• _GIVEN REQUEST_:
Reproduce every line of the material below word for word, leaving out the pictures.

Detection annotation records:
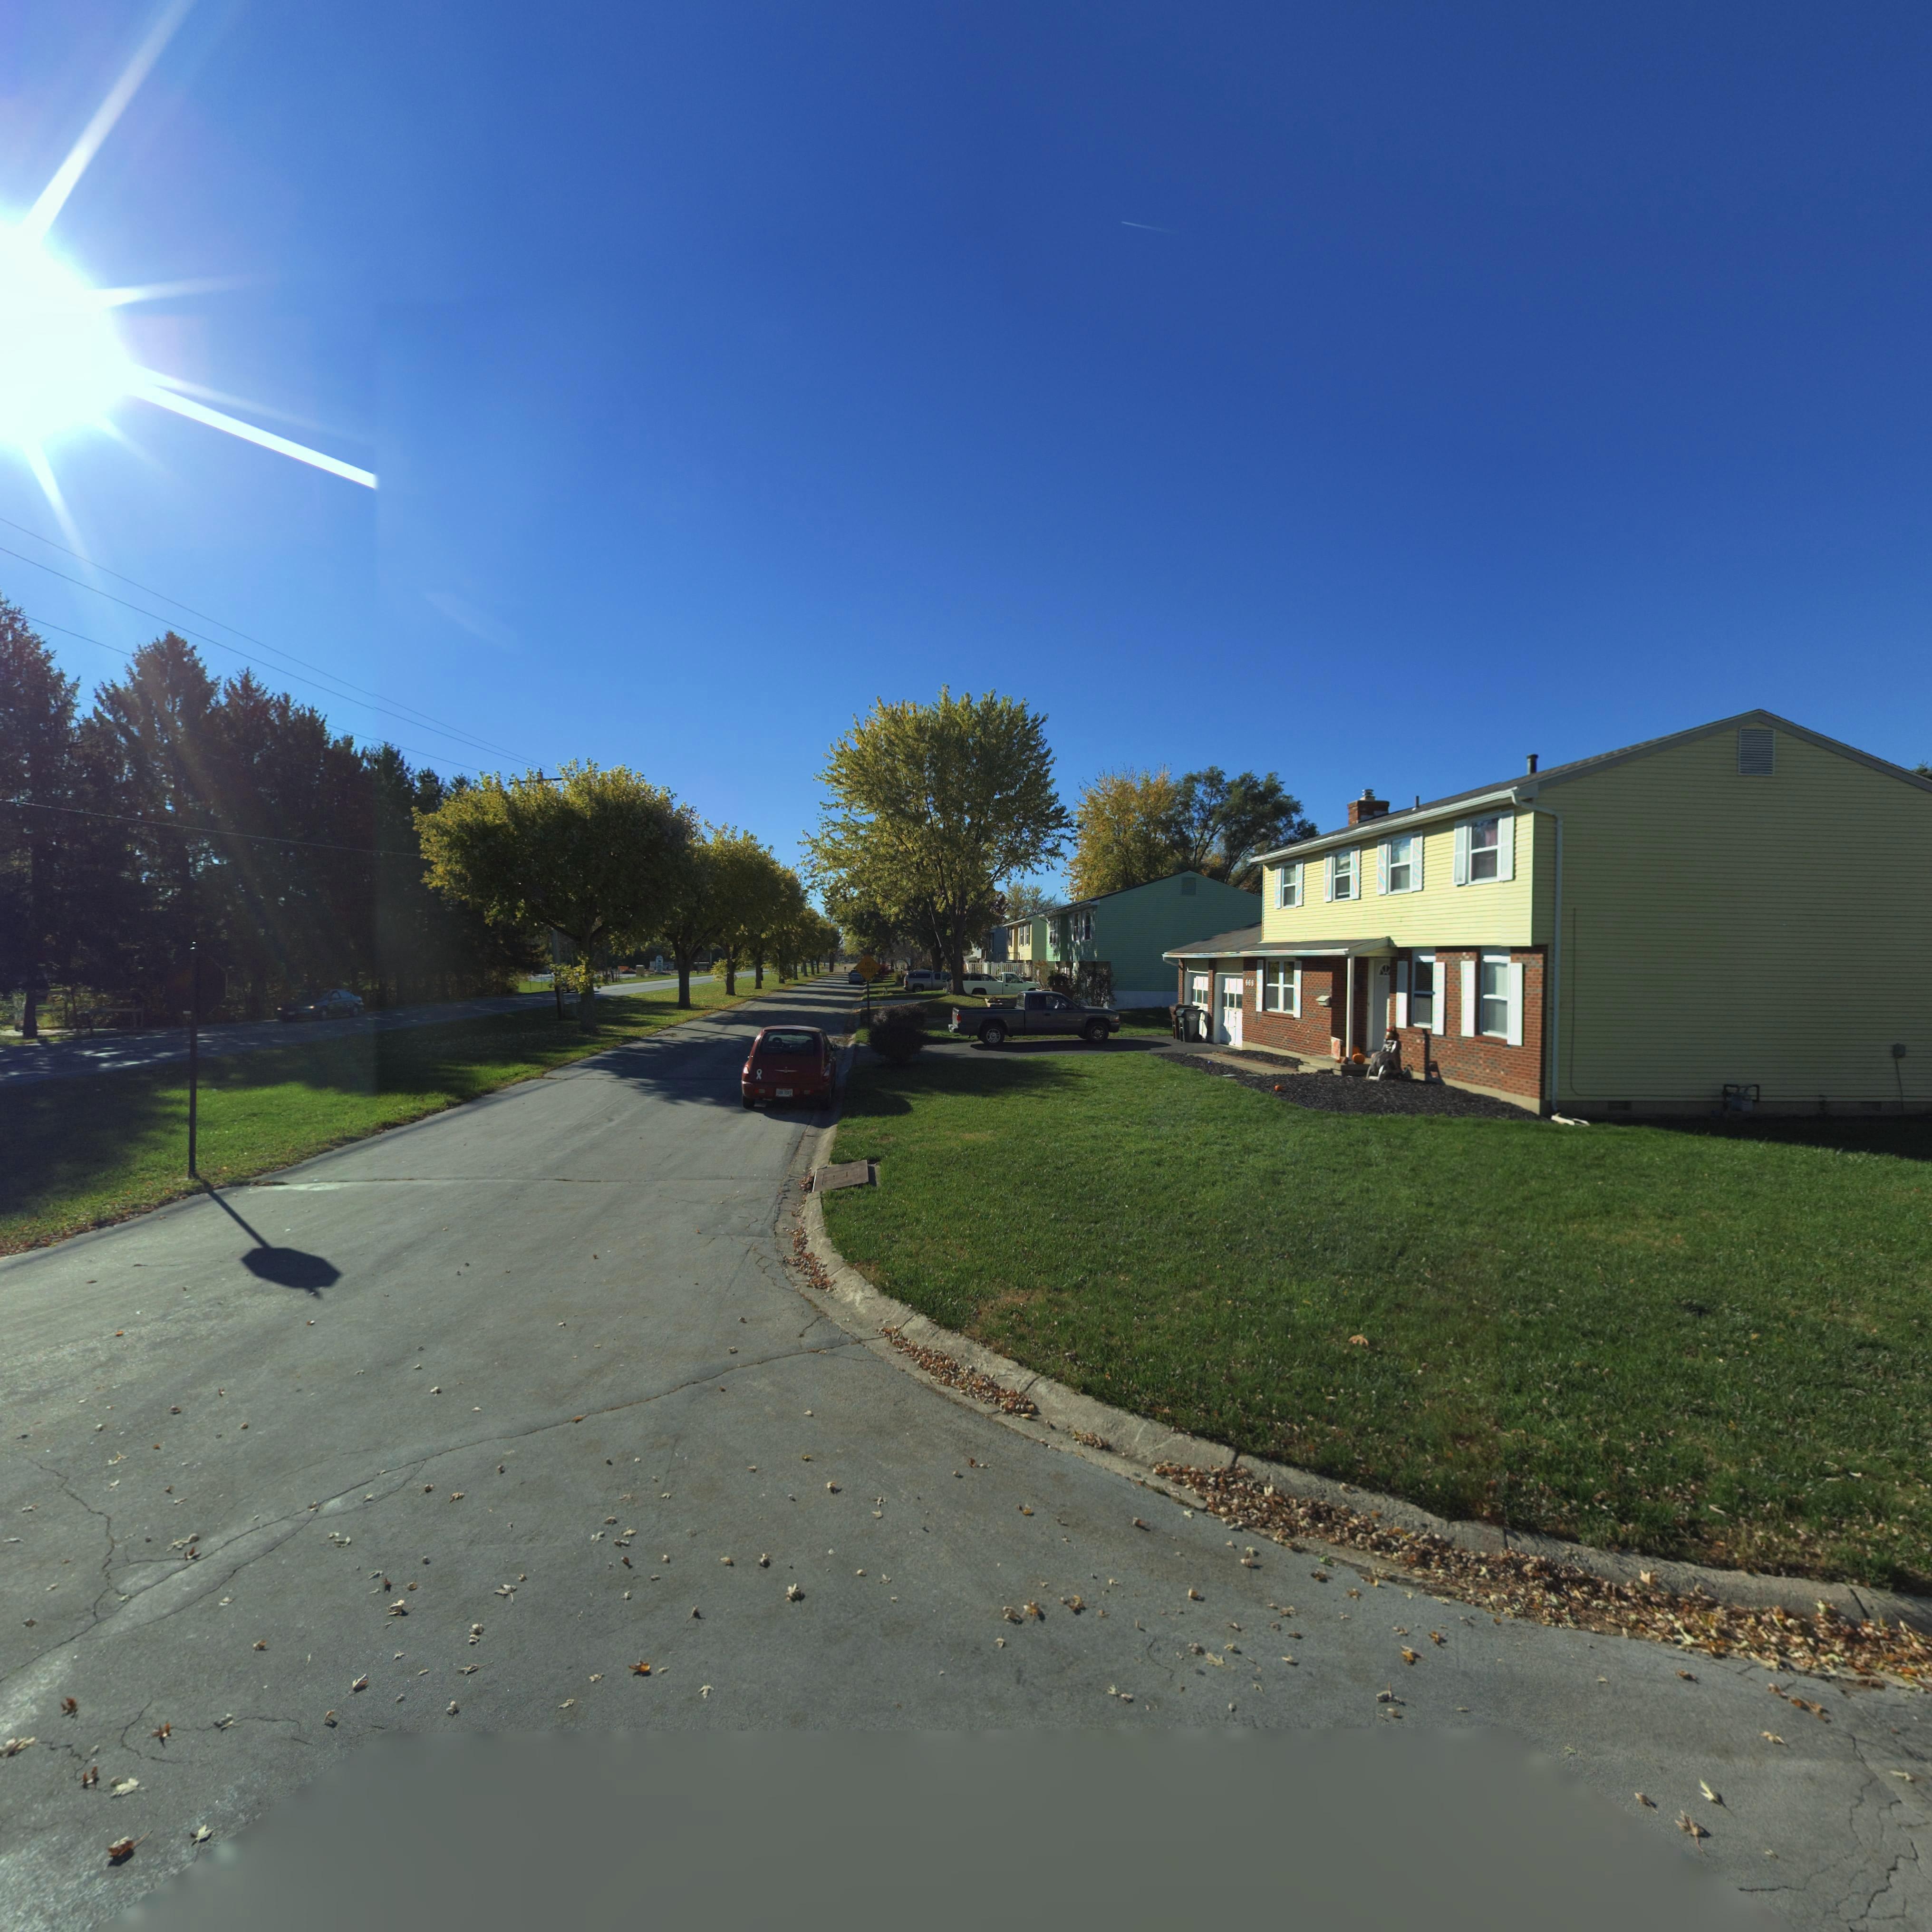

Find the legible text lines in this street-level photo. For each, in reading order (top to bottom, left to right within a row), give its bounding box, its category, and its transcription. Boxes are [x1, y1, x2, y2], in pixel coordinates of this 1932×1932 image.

[1245, 978, 1254, 987] StreetNumber: 668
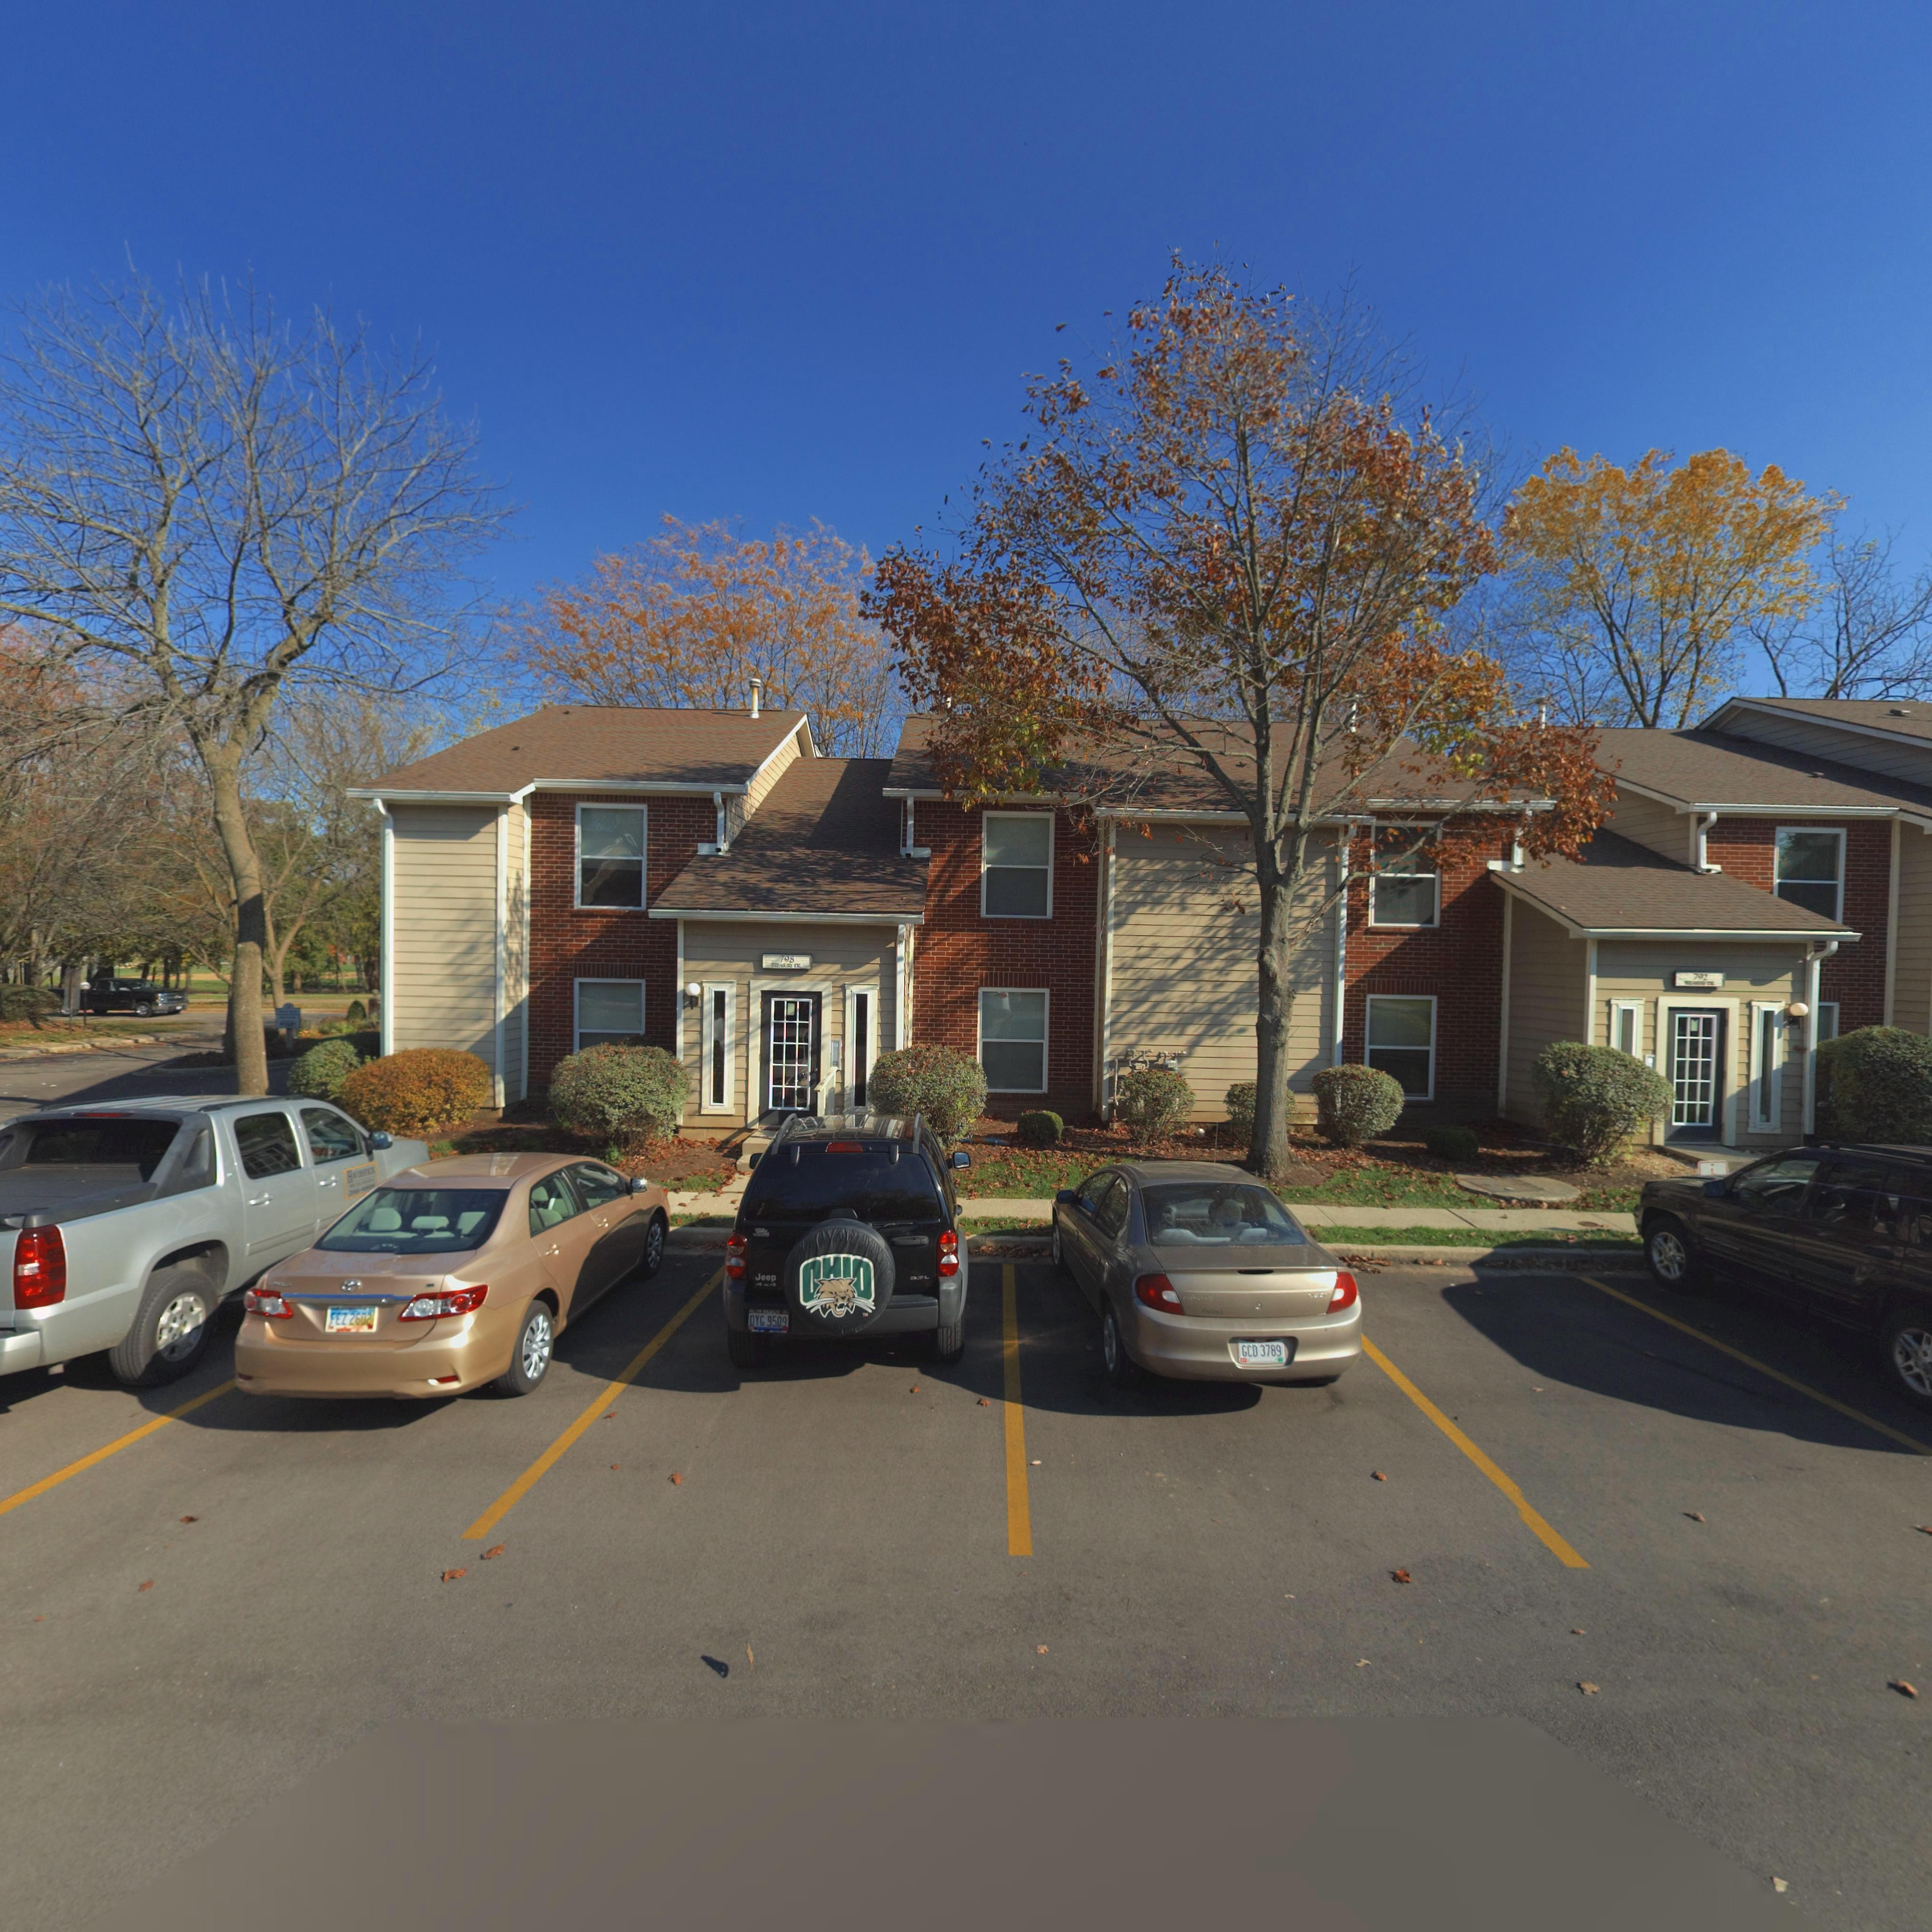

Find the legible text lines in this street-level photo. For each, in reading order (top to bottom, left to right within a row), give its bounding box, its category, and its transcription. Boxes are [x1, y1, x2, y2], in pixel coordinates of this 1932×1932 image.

[780, 955, 794, 963] StreetNumber: 798
[771, 963, 802, 968] StreetName: TREASURY *R
[1692, 973, 1708, 981] StreetNumber: 792
[345, 1169, 353, 1184] None: H
[754, 1272, 777, 1283] None: Jeep
[802, 1256, 872, 1304] None: OHIO
[909, 1275, 930, 1280] None: 3.7L
[754, 1282, 776, 1287] None: 4x4
[1307, 1292, 1330, 1299] None: NEON
[862, 1312, 869, 1317] None: TM
[329, 1312, 372, 1326] None: FEZ*2602
[749, 1314, 788, 1327] None: DYG*9509
[1241, 1344, 1282, 1357] None: GCD*3789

• _THE RESULT_:
Find the legible text lines in this street-level photo. For each, in reading order (top to bottom, left to right within a row), give its bounding box, its category, and its transcription. Boxes are [x1, y1, x2, y2], in pixel coordinates of this 1932×1932 image.

[1245, 978, 1254, 987] StreetNumber: 668

Find the legible text lines in this street-level photo. For each, in reading order (top to bottom, left to right within a row), give its bounding box, its category, and its transcription. Boxes are [x1, y1, x2, y2], in pixel coordinates of this 1932×1932 image.

[780, 955, 794, 963] StreetNumber: 798
[771, 963, 802, 968] StreetName: TREASURY *R
[1692, 973, 1708, 981] StreetNumber: 792
[345, 1169, 353, 1184] None: H
[754, 1272, 777, 1283] None: Jeep
[802, 1256, 872, 1304] None: OHIO
[909, 1275, 930, 1280] None: 3.7L
[754, 1282, 776, 1287] None: 4x4
[1307, 1292, 1330, 1299] None: NEON
[862, 1312, 869, 1317] None: TM
[329, 1312, 372, 1326] None: FEZ*2602
[749, 1314, 788, 1327] None: DYG*9509
[1241, 1344, 1282, 1357] None: GCD*3789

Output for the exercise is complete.